Sony Classics is going to open Others in February to coincide with the Oscar nominations. It’s guaranteed to be nominated as one of the five Best Foreign Films. It won 7 Lola Awards (Germany’s equivalent of the Oscar) — for Best Film, Best Director, Best Screenplay, Best Actor (Muhe), Best Supporting Actor (Ulrich Tukur) and Best Production Design.
Set in Berlin, the story mostly takes place in 1984 and ’85, although it jumps to ’89 (the year the Berlin Wall came down) and then to ’91 and ’93. During the 50-year history of the German Democratic Republic (’49 to ’89), the thugs who held the reins of power kept the citizenry in line through a network of secret police called the “Stasi”, an army of 200,000 bureaucrats and informers whose goal was “to know everything.”
Captain Gerd Wiesler (Muhe) is a highly placed Stasi officer who is prodded by a superior, Lieutenant Colonel Anton Grubitz (Tukur), to dig up anything negative he can on a famous playwright named Georg Dreyman (Koch) and his actress wife Christa-Maria Sieland (Gedeck, best known for her starring role in Mostly Martha).
At first the suspicions are baseless — Freyman is a dedicated socialist who believes in the GDR. But his loyalties evolve when he discovers that his wife has been pressured into a sexual relationship with a government bigwig, and especially after a theatrical director pal commits suicide due to despondency over his being blacklisted and prevented from working. Eventually Wiesler, who has had their apartment thoroughly bugged, has evidence that Wiesler is working to undermine the state.
And yet his immersion in the lives of this playwright and his actress wife leads, ironically, to a gradual bonding process — a feeling of identification and sympathy for the couple as human beings, artists…people he’d like to know and share passions with, despite his constricted personality and shadowy ways.

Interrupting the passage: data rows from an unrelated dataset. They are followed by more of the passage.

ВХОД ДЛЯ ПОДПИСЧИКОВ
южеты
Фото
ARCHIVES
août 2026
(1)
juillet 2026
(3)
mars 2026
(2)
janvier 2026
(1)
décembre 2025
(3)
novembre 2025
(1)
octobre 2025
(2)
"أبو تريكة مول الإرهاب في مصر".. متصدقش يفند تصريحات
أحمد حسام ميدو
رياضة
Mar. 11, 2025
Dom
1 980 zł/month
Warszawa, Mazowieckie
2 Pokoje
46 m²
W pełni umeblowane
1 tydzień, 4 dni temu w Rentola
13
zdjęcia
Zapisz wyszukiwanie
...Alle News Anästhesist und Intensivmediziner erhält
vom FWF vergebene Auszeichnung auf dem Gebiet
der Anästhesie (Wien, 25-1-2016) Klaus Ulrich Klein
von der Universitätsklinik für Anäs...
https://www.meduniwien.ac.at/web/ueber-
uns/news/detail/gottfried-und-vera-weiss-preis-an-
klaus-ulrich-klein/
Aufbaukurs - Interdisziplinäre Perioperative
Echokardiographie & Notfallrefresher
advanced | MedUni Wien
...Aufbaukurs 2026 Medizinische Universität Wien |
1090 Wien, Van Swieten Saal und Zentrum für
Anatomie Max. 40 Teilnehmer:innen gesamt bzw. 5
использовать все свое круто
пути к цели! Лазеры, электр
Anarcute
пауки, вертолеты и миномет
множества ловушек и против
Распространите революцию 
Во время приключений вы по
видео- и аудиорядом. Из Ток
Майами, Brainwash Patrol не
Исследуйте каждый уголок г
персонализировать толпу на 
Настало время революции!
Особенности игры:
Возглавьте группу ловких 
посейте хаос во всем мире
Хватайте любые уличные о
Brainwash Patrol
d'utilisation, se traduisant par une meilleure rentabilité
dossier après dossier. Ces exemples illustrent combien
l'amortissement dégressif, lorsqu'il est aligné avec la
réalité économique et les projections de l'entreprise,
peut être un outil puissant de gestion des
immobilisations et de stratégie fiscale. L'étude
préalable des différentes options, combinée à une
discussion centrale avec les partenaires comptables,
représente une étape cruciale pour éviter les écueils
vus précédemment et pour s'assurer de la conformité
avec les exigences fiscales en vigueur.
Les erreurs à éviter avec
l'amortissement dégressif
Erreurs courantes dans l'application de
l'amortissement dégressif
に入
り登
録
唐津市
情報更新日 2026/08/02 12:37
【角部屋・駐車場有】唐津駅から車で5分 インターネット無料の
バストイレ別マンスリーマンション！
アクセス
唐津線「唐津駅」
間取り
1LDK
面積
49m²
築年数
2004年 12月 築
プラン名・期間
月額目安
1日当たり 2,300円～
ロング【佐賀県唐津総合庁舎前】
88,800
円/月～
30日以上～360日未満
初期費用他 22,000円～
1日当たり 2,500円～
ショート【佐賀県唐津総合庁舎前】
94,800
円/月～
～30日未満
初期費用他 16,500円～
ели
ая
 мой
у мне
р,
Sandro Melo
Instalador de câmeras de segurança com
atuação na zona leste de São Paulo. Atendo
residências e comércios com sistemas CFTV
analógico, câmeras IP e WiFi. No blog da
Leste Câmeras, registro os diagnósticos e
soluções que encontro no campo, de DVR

I have to get downtown and hit the Varsity plex, but I’ll be speaking with Muhe and Henckel-Donnersmarck at their hotel tomorrow afternoon, but this is the first absolutely top-drawer film I’ve seen at the Toronto Film Festival so far.
Later today is Venus and then Candy, and then a Michael Moore thing at the Elgin, and then a Volver party starting around 10:30 or 11 pm.
For years I’ve been going up to the TIFF volunteers working the VIP rooms (i.e., small 20-seat theatres) at the Varsity plex and asking what’s showing and may I slip in?, etc. But this year they’ve gone all CIA on me, claiming they don’t know what’s showing and suggesting that I speak to the publicist attached to whatever film is showing…except they won’t tell me what’s slated for later in the day. I’m wondering if this new restrictiveness has anything to do witjh a new TIFF program of buyers-only screenings, which the Hollywood Reporter‘s Gregg Goldstein explained yesterday.
Variety critic Todd McCarthy‘s glowing review of Roger Michell‘s Venus, posted yesterday from Telluride, Telluride….Telluride! Peter O’Toole, all but locked for a Best Actor nomination, “reigns [with] his first meaty leading film role in perhaps two decades, and the still charismatic and silver-tongued star scores a bull’s-eye.” McCarthy describes this “small-scaled, throughly British entertainment” as “genuinely funny, randy and moving by turns and breezily enjoyable throughout.” The Miramax release has its first press screening today at the Varsity at 4:15 pm. I’ll try and post a reaction sometime this evening…maybe.